Ubres de novelastra, de Federico Henríquez Gratereaux

Por José Miguel Soto Jiménez

 

Debo confesar que al acercarme a esta obra excepcional lo hice con cierta lentitud cautelar. La aproximación fue en “puntillas”. Por “salto vigilado”, como si el nombre de este animal, molestado de repente de su reposo, me fuera a  morder.

Era conveniente no despertar a la bestia que dormitaba en mi mesa de estudio, “resollando”, echada sobre su anatomía de 500 páginas, con su apelativo amenazante.

Por eso me tomé mi tiempo para aproximarme a ella, con la aprensión de que, tarde o temprano, se me echaría encima tomándome por asalto, jadeante, entre “zarpazos y colmilladas”.

= Fragmentos de datos =
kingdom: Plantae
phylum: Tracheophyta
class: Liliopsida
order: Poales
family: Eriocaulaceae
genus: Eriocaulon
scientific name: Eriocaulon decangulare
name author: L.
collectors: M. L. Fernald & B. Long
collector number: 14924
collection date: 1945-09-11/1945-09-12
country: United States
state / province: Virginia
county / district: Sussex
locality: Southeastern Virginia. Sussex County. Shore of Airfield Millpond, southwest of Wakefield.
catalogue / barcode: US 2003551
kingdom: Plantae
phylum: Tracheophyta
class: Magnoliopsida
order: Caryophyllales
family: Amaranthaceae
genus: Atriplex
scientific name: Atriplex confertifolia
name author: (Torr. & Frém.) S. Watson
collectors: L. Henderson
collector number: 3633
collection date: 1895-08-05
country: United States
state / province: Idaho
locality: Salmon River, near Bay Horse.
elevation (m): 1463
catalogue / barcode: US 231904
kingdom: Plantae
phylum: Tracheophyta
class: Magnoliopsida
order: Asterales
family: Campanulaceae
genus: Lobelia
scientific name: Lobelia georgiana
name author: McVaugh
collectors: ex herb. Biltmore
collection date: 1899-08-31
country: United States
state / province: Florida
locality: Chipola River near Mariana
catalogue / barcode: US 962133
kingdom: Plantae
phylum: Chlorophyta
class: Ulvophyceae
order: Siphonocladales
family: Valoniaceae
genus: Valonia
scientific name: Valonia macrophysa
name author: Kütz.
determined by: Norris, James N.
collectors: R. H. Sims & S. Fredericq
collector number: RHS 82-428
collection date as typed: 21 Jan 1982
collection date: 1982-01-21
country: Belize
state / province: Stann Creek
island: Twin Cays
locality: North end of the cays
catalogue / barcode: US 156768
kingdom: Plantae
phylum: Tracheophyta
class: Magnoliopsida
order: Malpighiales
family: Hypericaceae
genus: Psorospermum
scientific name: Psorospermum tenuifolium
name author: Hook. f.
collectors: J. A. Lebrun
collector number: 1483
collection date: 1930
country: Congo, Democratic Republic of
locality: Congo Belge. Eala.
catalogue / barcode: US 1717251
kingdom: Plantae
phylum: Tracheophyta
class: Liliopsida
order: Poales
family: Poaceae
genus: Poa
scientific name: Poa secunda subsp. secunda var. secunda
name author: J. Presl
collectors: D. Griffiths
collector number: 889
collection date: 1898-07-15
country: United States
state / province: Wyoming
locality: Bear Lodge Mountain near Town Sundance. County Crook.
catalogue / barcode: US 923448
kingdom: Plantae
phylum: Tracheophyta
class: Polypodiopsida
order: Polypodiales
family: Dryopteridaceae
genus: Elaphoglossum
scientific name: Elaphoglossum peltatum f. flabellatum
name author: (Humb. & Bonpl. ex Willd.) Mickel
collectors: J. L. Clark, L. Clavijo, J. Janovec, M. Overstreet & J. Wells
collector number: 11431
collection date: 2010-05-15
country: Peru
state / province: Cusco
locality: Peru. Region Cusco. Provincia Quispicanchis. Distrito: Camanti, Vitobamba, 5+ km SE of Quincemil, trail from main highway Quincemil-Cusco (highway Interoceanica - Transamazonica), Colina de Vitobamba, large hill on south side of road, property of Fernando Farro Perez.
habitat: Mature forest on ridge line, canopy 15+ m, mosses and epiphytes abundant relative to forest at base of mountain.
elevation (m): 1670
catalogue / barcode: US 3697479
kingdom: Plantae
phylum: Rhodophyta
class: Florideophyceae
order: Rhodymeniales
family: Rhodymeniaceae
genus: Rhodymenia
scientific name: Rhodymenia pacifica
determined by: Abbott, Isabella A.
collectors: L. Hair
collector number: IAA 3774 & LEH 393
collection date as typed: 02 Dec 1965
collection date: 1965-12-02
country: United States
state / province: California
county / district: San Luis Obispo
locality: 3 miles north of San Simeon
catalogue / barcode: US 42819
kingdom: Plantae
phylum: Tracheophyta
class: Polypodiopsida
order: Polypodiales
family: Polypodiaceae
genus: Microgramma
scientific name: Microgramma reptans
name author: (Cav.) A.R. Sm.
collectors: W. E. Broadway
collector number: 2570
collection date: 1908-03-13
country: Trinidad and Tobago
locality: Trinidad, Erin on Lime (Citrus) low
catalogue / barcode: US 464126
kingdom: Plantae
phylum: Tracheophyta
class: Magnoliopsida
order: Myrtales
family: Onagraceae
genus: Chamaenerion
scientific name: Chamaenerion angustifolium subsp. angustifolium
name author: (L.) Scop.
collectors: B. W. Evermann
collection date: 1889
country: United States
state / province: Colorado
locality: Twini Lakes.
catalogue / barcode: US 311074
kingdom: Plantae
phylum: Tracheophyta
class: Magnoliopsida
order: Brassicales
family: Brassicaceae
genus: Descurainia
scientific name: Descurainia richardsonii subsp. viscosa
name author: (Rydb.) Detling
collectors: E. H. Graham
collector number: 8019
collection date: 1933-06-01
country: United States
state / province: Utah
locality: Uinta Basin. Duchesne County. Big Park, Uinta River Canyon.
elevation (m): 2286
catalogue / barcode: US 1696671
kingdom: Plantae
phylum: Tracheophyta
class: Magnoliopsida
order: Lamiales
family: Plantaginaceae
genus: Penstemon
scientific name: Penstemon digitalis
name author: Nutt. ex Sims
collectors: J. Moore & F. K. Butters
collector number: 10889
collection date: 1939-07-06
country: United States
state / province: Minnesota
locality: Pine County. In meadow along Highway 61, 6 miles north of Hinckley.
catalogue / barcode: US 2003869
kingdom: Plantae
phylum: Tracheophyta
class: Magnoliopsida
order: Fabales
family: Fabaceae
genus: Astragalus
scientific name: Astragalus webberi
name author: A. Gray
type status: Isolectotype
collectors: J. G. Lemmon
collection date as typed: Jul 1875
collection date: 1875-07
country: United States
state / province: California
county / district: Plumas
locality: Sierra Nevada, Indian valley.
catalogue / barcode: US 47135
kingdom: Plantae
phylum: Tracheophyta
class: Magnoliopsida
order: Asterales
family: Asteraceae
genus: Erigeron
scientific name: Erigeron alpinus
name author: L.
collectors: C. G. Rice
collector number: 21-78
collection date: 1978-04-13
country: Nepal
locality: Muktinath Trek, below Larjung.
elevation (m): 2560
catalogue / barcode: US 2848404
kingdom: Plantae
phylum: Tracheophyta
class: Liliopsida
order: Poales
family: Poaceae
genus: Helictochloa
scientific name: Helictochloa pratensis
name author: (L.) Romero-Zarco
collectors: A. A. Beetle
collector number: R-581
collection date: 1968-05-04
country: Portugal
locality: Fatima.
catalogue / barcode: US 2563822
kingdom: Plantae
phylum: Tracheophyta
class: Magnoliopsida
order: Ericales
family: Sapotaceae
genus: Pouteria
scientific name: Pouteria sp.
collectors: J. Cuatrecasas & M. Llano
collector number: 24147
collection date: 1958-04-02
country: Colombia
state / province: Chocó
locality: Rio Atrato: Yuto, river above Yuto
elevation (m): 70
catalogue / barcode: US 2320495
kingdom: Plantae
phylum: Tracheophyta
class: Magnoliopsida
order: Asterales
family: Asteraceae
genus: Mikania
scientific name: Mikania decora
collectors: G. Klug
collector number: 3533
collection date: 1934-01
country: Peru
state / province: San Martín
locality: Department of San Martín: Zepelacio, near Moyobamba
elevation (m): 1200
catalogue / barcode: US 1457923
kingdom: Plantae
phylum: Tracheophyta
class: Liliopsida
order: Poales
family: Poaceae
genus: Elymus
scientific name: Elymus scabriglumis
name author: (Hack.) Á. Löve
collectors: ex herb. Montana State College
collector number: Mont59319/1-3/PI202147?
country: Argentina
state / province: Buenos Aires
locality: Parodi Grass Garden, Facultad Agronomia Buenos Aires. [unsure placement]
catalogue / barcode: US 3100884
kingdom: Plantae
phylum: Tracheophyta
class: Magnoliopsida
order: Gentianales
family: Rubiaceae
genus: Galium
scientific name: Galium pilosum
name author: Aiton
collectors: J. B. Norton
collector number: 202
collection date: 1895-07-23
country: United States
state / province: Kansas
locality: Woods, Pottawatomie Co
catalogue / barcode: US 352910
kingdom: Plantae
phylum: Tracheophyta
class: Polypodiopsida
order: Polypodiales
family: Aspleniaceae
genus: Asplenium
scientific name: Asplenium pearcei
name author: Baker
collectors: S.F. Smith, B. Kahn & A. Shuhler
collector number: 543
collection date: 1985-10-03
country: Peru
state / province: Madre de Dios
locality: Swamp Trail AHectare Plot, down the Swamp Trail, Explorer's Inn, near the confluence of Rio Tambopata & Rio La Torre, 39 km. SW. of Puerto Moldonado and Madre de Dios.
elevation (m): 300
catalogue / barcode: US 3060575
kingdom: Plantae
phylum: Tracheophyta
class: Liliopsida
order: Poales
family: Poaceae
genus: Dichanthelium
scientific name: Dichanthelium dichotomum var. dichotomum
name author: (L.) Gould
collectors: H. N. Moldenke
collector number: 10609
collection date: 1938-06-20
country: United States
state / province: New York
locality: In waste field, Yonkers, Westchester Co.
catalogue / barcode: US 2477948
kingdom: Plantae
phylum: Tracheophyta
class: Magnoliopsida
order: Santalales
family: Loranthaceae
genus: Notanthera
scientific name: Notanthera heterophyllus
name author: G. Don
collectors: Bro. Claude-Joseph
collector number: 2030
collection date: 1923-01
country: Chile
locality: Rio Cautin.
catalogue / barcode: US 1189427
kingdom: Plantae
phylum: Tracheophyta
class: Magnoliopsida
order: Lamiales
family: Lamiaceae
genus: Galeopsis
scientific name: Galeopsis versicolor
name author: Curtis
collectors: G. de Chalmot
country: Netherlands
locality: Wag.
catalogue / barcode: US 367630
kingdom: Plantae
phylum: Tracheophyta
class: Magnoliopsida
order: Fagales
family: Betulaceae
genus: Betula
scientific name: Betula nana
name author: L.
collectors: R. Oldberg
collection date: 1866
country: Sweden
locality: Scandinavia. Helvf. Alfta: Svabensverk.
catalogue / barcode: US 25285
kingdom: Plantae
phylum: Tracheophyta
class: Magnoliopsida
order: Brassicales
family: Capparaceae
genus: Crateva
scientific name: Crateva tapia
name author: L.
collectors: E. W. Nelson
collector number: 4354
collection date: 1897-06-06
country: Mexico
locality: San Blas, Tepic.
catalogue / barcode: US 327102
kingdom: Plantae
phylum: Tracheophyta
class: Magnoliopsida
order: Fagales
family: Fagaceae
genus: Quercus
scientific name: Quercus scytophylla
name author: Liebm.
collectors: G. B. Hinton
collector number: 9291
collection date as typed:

= Ejercicio propuesto =
Escribe sin cambios el trozo de la reseña que empieza con las palabras «Ubres de novelastra, de» y termina con «fuera a  morder.». Las filas vienen de otra fuente.

= Solución del ejercicio =
Ubres de novelastra, de Federico Henríquez Gratereaux

Por José Miguel Soto Jiménez

 

Debo confesar que al acercarme a esta obra excepcional lo hice con cierta lentitud cautelar. La aproximación fue en “puntillas”. Por “salto vigilado”, como si el nombre de este animal, molestado de repente de su reposo, me fuera a  morder.